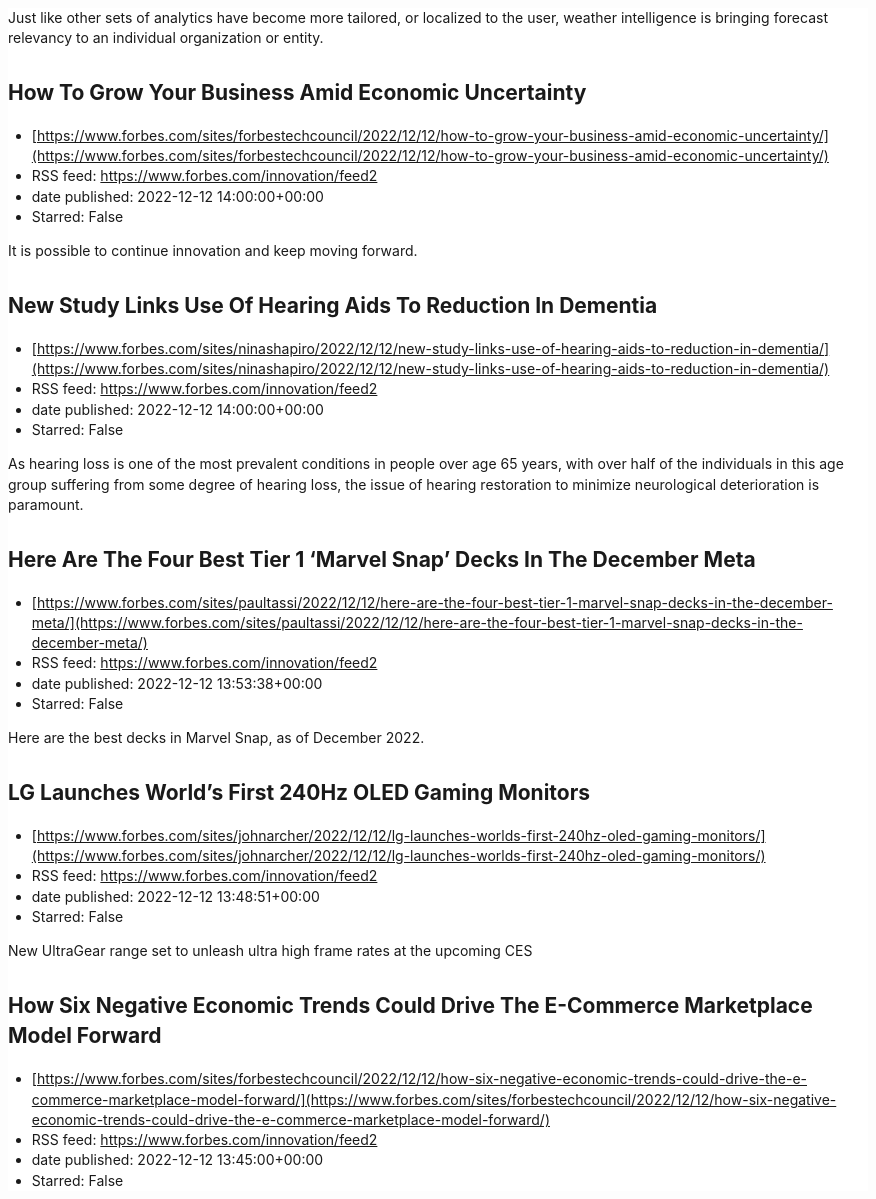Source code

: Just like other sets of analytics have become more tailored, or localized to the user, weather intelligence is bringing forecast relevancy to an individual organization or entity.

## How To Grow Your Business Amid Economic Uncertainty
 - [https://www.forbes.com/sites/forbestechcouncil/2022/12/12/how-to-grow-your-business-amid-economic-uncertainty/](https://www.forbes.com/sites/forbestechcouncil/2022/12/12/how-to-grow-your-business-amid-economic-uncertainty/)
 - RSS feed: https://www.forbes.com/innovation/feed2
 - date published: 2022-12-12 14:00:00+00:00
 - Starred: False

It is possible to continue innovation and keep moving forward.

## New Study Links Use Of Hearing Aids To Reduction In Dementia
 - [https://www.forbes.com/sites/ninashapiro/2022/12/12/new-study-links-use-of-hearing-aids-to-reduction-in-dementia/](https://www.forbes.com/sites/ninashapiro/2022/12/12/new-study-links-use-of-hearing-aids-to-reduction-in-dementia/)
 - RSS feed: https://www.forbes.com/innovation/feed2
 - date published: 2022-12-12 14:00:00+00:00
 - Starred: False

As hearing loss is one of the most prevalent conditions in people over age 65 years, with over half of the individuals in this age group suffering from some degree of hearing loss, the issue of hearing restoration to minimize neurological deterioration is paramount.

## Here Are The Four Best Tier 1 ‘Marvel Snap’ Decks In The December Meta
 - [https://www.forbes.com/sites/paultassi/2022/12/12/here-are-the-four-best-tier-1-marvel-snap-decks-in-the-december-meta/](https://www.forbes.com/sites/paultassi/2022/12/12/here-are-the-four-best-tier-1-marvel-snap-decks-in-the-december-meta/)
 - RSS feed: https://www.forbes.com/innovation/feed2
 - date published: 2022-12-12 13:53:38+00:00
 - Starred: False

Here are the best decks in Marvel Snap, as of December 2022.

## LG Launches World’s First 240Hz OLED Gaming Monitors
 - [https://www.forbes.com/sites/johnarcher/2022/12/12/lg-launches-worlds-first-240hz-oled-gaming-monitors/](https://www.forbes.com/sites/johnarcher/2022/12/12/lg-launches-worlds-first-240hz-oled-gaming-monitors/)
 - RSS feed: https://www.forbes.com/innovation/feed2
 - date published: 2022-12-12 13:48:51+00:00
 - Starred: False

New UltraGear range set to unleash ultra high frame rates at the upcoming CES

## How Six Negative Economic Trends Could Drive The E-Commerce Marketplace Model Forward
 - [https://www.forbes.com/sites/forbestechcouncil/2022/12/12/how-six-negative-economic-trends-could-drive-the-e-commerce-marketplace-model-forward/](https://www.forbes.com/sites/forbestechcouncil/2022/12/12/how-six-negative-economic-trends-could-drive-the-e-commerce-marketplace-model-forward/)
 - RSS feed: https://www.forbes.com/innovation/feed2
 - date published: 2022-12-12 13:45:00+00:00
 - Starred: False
◆ ◆ ◆
**Assigned task:**
Copy every line of the data that carries the word "sites".

**Exercise answer:**
 - [https://www.forbes.com/sites/forbestechcouncil/2022/12/12/how-to-grow-your-business-amid-economic-uncertainty/](https://www.forbes.com/sites/forbestechcouncil/2022/12/12/how-to-grow-your-business-amid-economic-uncertainty/)
 - [https://www.forbes.com/sites/ninashapiro/2022/12/12/new-study-links-use-of-hearing-aids-to-reduction-in-dementia/](https://www.forbes.com/sites/ninashapiro/2022/12/12/new-study-links-use-of-hearing-aids-to-reduction-in-dementia/)
 - [https://www.forbes.com/sites/paultassi/2022/12/12/here-are-the-four-best-tier-1-marvel-snap-decks-in-the-december-meta/](https://www.forbes.com/sites/paultassi/2022/12/12/here-are-the-four-best-tier-1-marvel-snap-decks-in-the-december-meta/)
 - [https://www.forbes.com/sites/johnarcher/2022/12/12/lg-launches-worlds-first-240hz-oled-gaming-monitors/](https://www.forbes.com/sites/johnarcher/2022/12/12/lg-launches-worlds-first-240hz-oled-gaming-monitors/)
 - [https://www.forbes.com/sites/forbestechcouncil/2022/12/12/how-six-negative-economic-trends-could-drive-the-e-commerce-marketplace-model-forward/](https://www.forbes.com/sites/forbestechcouncil/2022/12/12/how-six-negative-economic-trends-could-drive-the-e-commerce-marketplace-model-forward/)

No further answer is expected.